[Records from a collection]
+--

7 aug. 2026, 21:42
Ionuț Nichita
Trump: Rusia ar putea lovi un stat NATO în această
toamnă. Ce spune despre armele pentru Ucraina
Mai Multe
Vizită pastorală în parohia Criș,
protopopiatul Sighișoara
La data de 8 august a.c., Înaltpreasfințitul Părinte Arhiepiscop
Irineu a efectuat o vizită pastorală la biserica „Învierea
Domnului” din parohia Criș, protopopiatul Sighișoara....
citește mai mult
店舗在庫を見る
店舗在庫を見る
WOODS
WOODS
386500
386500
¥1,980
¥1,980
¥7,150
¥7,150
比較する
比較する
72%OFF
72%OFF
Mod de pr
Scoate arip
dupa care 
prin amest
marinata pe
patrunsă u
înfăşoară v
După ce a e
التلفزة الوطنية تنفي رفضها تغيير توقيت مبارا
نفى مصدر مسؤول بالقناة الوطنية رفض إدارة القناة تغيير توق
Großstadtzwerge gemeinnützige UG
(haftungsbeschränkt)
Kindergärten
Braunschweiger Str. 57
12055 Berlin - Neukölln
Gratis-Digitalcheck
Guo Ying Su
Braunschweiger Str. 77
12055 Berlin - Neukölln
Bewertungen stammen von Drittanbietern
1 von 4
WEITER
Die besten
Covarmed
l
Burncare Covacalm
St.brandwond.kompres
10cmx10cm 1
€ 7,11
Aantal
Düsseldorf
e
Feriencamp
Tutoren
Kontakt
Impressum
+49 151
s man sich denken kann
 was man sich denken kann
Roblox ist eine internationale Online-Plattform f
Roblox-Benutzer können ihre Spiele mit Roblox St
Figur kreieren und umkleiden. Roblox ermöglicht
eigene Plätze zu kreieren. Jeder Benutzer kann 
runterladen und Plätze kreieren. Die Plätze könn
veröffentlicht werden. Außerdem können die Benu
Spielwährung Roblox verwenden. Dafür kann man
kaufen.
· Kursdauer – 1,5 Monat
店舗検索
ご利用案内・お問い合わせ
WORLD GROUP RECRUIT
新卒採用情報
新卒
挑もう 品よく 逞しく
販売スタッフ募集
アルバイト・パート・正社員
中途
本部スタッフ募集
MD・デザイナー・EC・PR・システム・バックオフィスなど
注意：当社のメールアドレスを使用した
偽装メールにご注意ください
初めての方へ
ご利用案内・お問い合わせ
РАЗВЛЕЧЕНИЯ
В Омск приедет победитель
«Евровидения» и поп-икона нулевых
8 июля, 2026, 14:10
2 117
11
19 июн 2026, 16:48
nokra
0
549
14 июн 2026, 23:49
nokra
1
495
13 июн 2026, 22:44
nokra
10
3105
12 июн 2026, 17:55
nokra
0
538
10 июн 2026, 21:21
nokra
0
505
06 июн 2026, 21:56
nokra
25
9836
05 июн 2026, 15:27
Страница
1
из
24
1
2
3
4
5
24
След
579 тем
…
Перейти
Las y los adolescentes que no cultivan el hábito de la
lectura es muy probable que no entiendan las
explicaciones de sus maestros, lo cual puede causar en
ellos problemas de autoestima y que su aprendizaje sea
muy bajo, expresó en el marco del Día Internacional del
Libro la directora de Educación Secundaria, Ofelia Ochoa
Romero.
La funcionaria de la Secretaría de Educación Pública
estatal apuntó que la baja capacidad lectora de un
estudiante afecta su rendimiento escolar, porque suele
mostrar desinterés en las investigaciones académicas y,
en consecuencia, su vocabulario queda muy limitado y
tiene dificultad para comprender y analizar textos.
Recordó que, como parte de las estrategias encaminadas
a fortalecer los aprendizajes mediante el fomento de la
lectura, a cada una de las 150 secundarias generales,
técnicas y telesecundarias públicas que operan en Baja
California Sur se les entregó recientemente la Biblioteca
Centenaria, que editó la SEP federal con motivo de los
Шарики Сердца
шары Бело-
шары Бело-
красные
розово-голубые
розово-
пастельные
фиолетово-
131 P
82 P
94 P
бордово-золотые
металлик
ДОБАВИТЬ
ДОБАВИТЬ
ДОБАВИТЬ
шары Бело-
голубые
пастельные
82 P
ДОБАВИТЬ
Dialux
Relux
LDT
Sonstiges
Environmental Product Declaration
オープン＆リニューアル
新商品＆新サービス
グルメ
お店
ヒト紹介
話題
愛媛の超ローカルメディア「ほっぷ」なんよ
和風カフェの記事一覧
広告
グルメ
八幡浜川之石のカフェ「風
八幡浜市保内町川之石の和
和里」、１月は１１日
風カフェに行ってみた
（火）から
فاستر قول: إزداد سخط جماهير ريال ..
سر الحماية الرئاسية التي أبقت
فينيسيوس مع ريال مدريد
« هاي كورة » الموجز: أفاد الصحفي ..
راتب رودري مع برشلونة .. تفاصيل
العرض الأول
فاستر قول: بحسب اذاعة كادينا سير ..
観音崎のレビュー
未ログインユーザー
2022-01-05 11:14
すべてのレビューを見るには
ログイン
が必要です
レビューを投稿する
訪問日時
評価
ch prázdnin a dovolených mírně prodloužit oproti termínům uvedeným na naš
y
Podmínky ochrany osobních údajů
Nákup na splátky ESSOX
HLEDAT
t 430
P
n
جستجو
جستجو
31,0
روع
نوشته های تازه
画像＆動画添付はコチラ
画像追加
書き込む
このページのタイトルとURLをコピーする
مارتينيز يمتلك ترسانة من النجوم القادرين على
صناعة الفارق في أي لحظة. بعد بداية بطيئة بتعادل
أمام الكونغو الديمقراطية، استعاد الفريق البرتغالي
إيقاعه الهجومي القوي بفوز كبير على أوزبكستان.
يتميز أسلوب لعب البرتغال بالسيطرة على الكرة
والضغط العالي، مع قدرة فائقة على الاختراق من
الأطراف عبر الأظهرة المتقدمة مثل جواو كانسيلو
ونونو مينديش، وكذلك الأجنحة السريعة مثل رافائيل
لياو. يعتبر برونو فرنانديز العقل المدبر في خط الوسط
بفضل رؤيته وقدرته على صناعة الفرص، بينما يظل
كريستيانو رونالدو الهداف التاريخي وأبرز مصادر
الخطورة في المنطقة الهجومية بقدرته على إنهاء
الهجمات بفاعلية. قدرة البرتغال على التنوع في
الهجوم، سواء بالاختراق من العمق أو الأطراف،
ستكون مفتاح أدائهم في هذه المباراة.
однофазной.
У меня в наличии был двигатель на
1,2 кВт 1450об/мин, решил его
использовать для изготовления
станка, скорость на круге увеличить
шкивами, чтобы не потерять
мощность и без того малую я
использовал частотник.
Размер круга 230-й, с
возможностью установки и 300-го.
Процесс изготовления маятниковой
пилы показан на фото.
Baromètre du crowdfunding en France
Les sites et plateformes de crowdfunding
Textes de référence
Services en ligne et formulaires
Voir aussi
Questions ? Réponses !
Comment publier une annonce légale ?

+--

EXERCISE BRIEF: Go through the entries above and pull out each line with "Benutzer" in it.

FINAL ANSWER:
Roblox-Benutzer können ihre Spiele mit Roblox St
eigene Plätze zu kreieren. Jeder Benutzer kann 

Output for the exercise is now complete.